I was first exposed to the Outlander series because my mom and my neighbor Michelle watched Starz television adaptation, a ritual to which I was cordially not invited. For this reason, I jokingly called Outlander their “mummy porn.” Last summer I began renting episodes of season one through YouTube and was quickly hooked, so much so that I had my mom buy me the first two books, Outlander and Dragonfly in Amber. The third in the series, Voyager, was among the books I received for Christmas and I had planned on reading it while I was on my Bermuda cruise, but was prevented to because Mom would not allow me to bring my tablet, which contains the audiobook I listen along with. So I continued reading it when I returned.

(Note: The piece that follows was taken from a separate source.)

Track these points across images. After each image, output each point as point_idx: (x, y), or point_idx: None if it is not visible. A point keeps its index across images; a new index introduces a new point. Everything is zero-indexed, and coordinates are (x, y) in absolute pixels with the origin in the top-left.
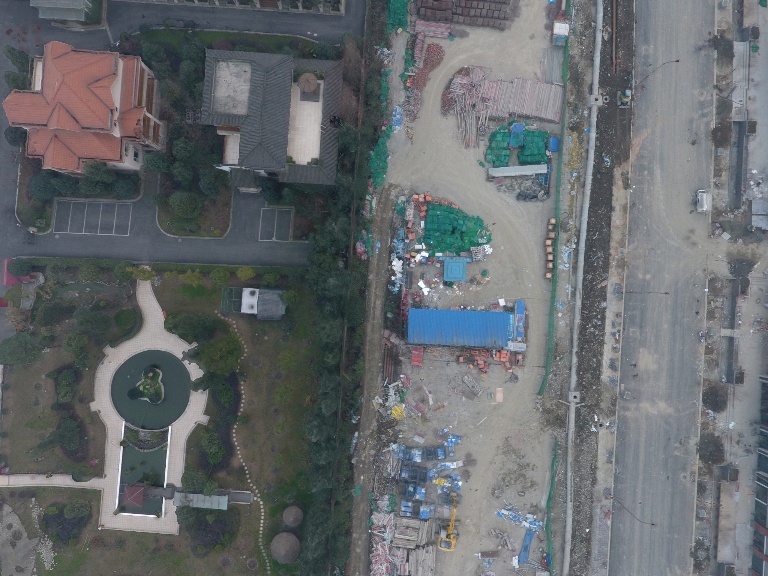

Voyager begins in 1968, twenty years after the end of Dragonfly in Amber. Surgeon Claire Randall travels to Scotland with her grown daughter Brianna and enlists the help of the young historian Roger Wakefield to find out what happened to Jamie Fraser, an eighteenth century Jacobite believed to have died at the battle of Culloden. Claire has spent the last twenty years with her reserved and scholarly previous husband Frank, now dead, but longs for Jamie, the man she married after a mysterious force drew her back in time two hundred years to eighteenth century Scotland and who is Brianna’s real father. With the help of Brianna and Roger, Claire is able to travel through the magical stone circle of Craigh Na Dun and return to her beloved Jamie but finds that her journey has only begun. After Jamie’s nephew, Ian is kidnapped by white slavers, the saga of Claire and Jamie brings us to the exotic and brutal world of colonial Jamaica.
Each of the Outlander novels are ambitious and expansive and Voyager is the most so, running in at over a thousand pages but is a page turner of the first class. Despite now being middle aged, Claire and Jamie still have their sizzling chemistry. The book is an enjoyable adventure, perfect for a voyage of your own.